Effectively managing credit risks is essential for the operation of our business. There are credit risks inherent in making any loan, including risks of repayment, risks with respect to the period of time over which the loan may be repaid, risks relating to proper loan underwriting and guidelines, risks resulting from changes in economic and industry conditions, risks in dealing with individual borrowers and risks resulting from uncertainties as to the future value of collateral. Our loan approval procedures and our credit risk monitoring may be or become inadequate to appropriately manage the inherent credit risks associated with lending. Our credit administration personnel, policies and procedures may not adequately adapt to changes in economic or other conditions affecting customers and the quality of our loan portfolio. Any failure to manage such credit risks may materially adversely affect our business, consolidated results of operations and financial condition because it may lead to loans that we make not being paid back in part or in full on a timely basis or at all.

- Capital Adequacy Risks: The risks that our capital levels become inadequate to preserve our safety and soundness, support our ongoing business operations and strategies and provide us with support against unexpected or sudden changes in the business/economic environment, or that we will not meet the capital adequacy requirements applicable to us as a Category IV banking organization, subject to the applicable transition periods.

- Liquidity Risks: The risks that we will be unable to meet our obligations as they come due because of an inability to (i) liquidate assets or obtain adequate funding, or (ii) unwind or offset specific exposures without significantly lowering market prices because of inadequate market depth or market disruptions, or that we will not meet the liquidity management requirements applicable to us as a Category IV banking organization, subject to the applicable transition periods.

- Financial Reporting Risks: The risks that our financial information is reported incorrectly or incompletely, including through the improper application of accounting standards or other errors or omissions.

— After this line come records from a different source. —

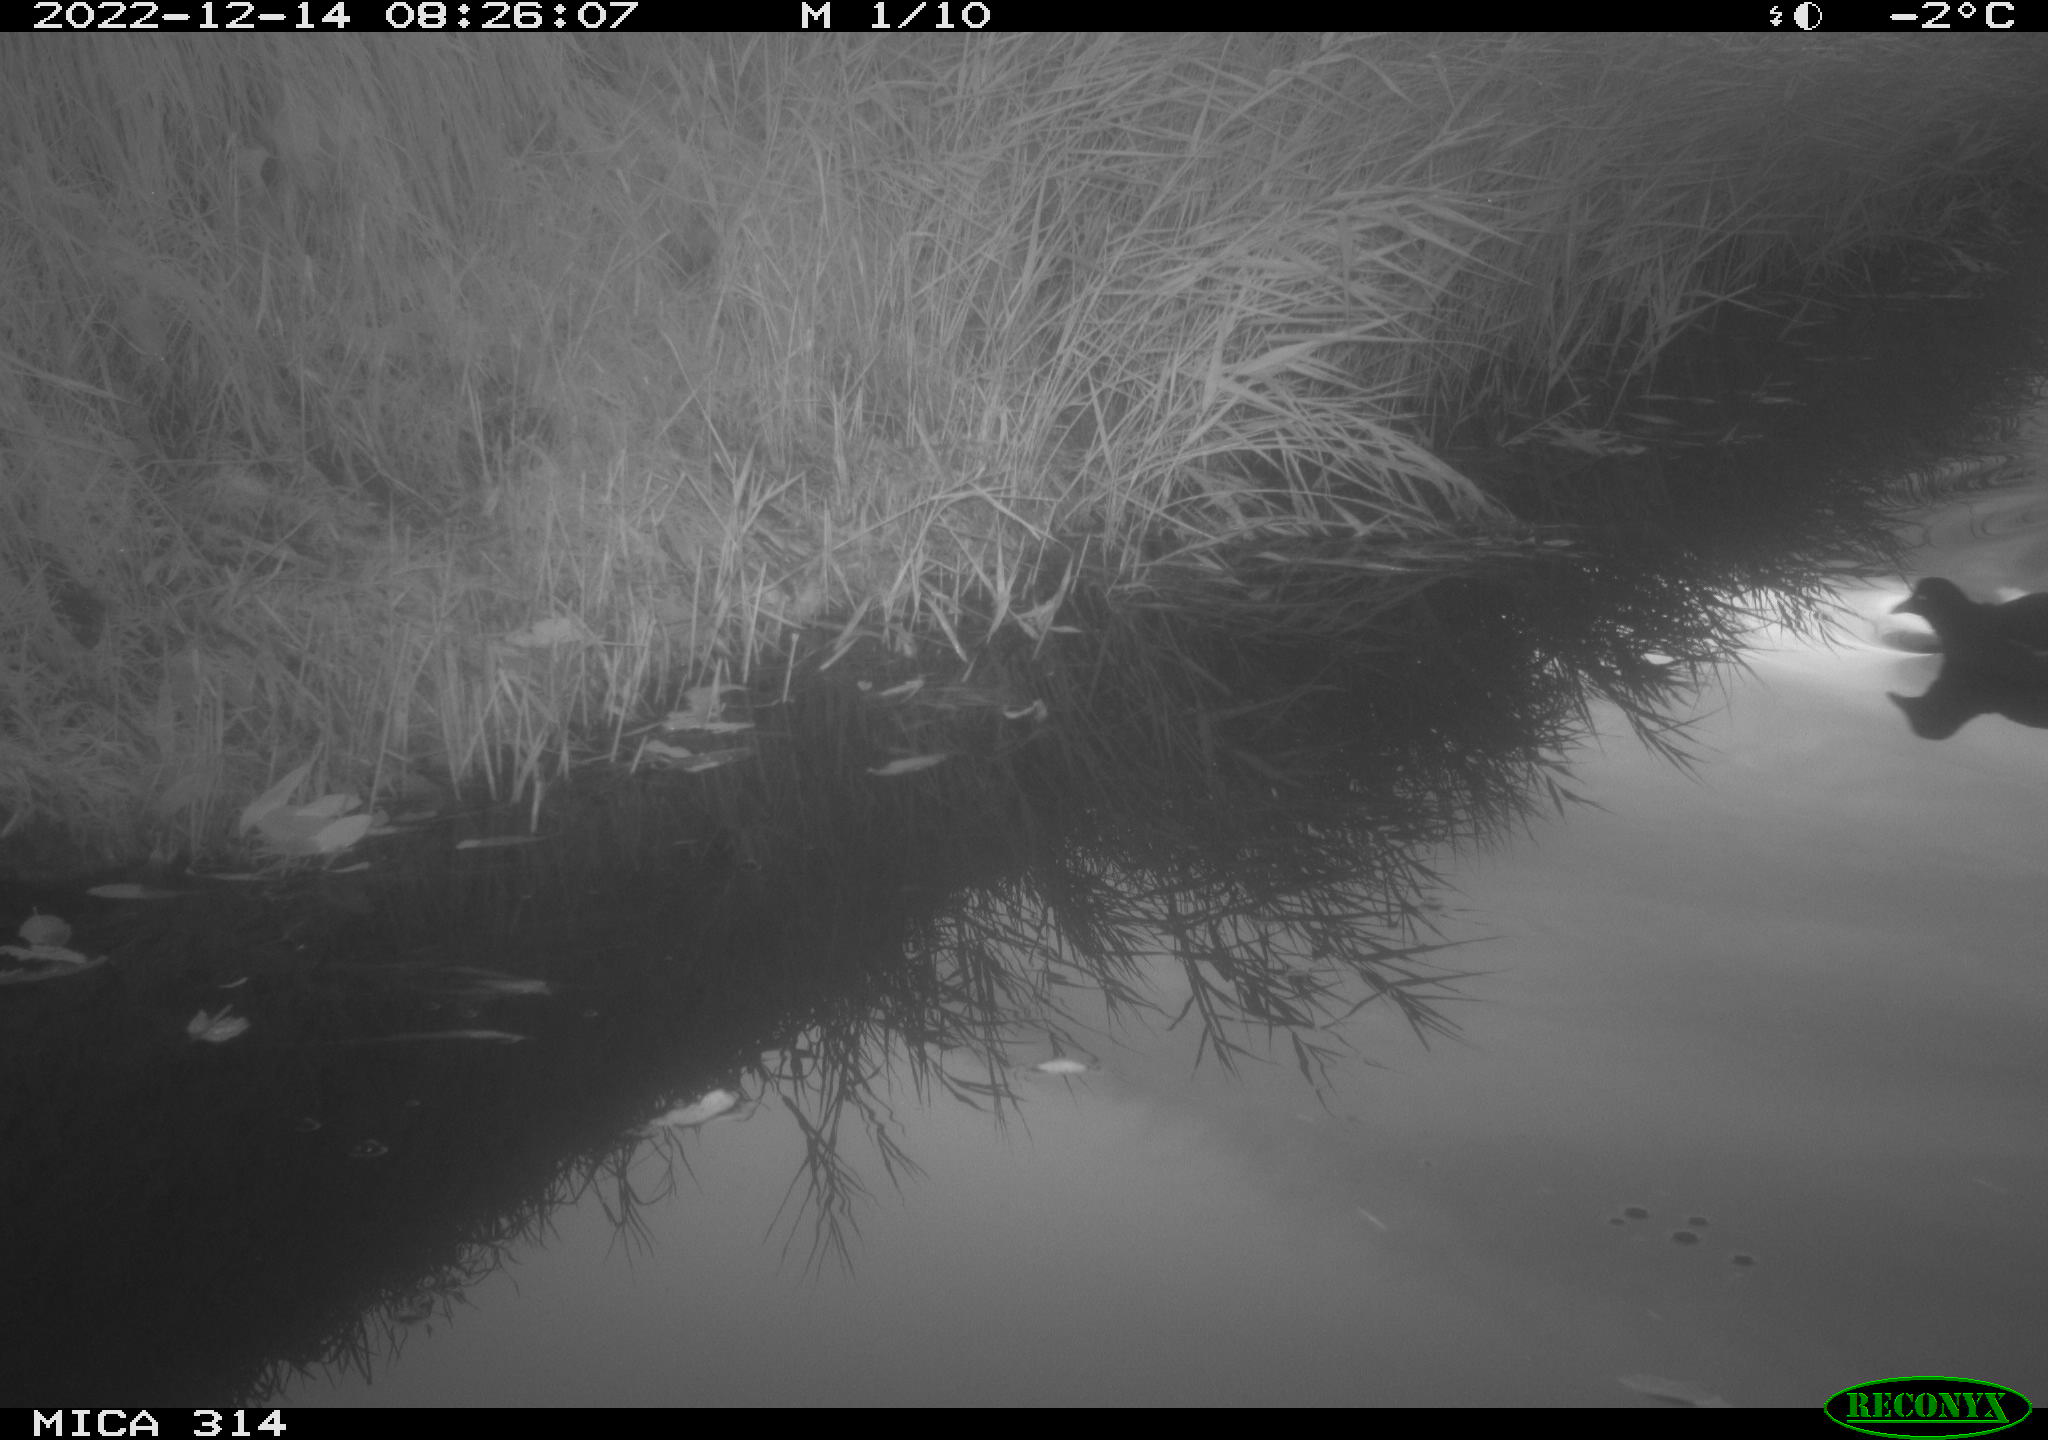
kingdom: Animalia
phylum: Chordata
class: Aves
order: Gruiformes
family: Rallidae
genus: Gallinula
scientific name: Gallinula chloropus
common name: Common moorhen
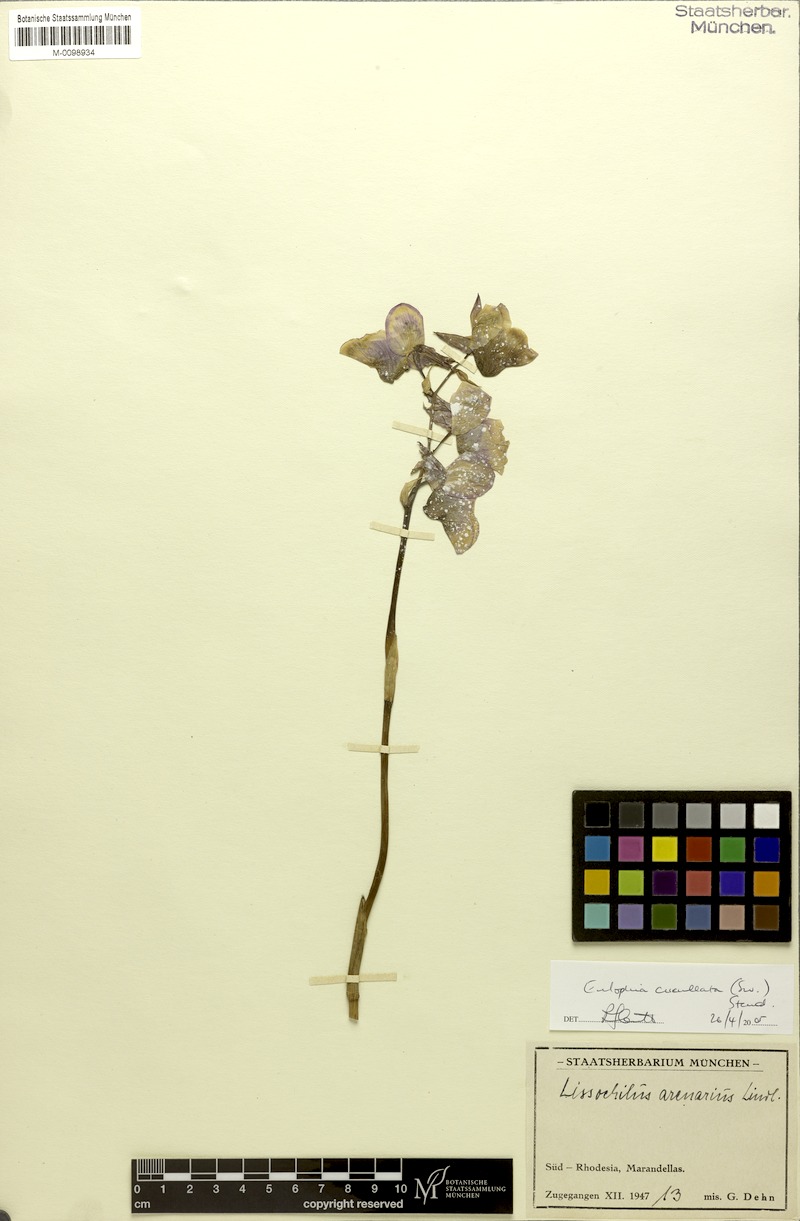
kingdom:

Safely conducting and growing our business requires that we create and maintain an appropriate operational and organizational control infrastructure. Operational risk can arise in numerous ways, including, but not limited to, employee fraud, customer fraud, control lapses in bank operations and information technology, and pace of change brought about by organizational growth. Our dependence on our employees and internal and third-party automated systems and vendors to record and process transactions may further increase the risk that technical failures or system-tampering will result in losses that are difficult to detect. Our internal controls that are intended to safeguard and maintain our operational and organizational infrastructure and information, as well as oversee and monitor control effectiveness, have inherent limitations and may not be successful. We may be subject to disruptions of our operating systems arising from events that are wholly or partially beyond our control. In addition, our railcars are used to transport a variety of products including, but not limited to, cement, energy products, chemicals and coal. An accidental derailment of these railcars could result in personal injury and property damage, which could be significant, as well as potential environmental remediation and restoration obligations and penalties. Failure to maintain appropriate operational infrastructure and oversight or to safely operate our business can lead to loss of service to customers, reputational harm, legal actions and noncompliance with various laws and regulations, all of which could have a material adverse impact on our business, financial condition and results of operations.